**EXTRACT TO READ**.
──────────

Tuesday, January 21, 2025
HomeHuman RightsHow Nakuru police committed 'mistakes of justice' against Citizen TV journalist

How Nakuru police committed ‘mistakes of justice’ against Citizen TV journalist

Evans Asiba 2
‘Creating’ is one of the offenses that police say Asiba had committed.

Police in Nakuru may have discovered a new offense. On Tuesday this week they accused a Citizen T.V journalist of having committed a crime they referred to as “creating”.

The crime was part of two offenses that Evans Asiba, a cameraman with the station based in Nakuru, had been accused of committing by police officers at the Bondeni police station and was set to appear for in court on Wednesday September 23.

However that did not happen as it is believed the police may have discovered they rushed into opening a case against him without following the due process.

That aside though, by coming up with erroneous charges against him, they may have committed mistakes that one can only refer to as ‘mistakes of justice’ even as they start fresh investigations of how the 28 year old was assaulted while on duty.

This is how it happened:
On Monday September 21 Asiba was covering a story on the closure of schools due to the ongoing teachers strike at Lions Primary School when, as he alleges, three among four armed police officers beat and injured him.

But the police officers alleging that he had assaulted one of them arrested and took him to the Bondeni Police Station where they filed charges against him. He was later released on a free bond.

──────────

**SUPPLIED ENTRIES**.
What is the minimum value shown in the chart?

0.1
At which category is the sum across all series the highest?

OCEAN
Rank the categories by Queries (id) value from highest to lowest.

──────────

Pick up the article on the Nakuru police case against the Citizen TV cameraman and carry it forward from its final sentence.

**FINAL ANSWER**.
Initially his bond read that he had committed one offense, that of assaulting a police officer. But when Asiba reported to the station on Tuesday September 22 as he had been instructed the police added another offense, that of “creating disturbance”.

Evans Asiba 1
A list of the items that police took from the journalist as exhibits for the offense he committed.

However the officer filling his bond and bail form, either because of carelessness or utter ignorance, did not explain the disturbance bit but only wrote “creating” leaving the impression that the journalist had committed a crime called “creating”.

But that is not all. The same form has several other mistakes that speak volumes of the way police handle and process data before they present it in court.

To start with the police officer missed the journalist’s name on the form, calling him Evans Barnabasa Asika instead of Evans Barnabas Asiba. This as it stands means as the police were to present their case in court on Wednesday 23 they were to present an accused person different from the one who was to stand in the dock.

The police officer was also not careful enough to see that he wrote time in the right format. Instead of writing 9:00 am he wrote 900 making it look like a mere number. Thus again as it stands the police had not told the journalist what time he was to appear in court.

Mistakes of justice

While these two mistakes may look minor, they are the very ones that expert lawyers use to poke holes at prosecution cases. Such mistakes have led to the delay of justice in some instances while in others its loss altogether.
But even so, police in Nakuru need to explain why they attacked the journalist and even decided to withhold his journalistic tools.

What journalists will want answered is why it has become too easy for police officers in the country to harm journalists whenever they feel like. Earlier this year journalists were beaten and seriously injured while on duty in Tana River country.

Although it is not known who killed Eldoret based journalist John Kituyi the fact that he died on an issue associated to his journalistic work leaves room to speculate that journalists are becoming an endangered species day after day and it will take a strong will to protect them from rogue police officers such as the one who attacked Asiba.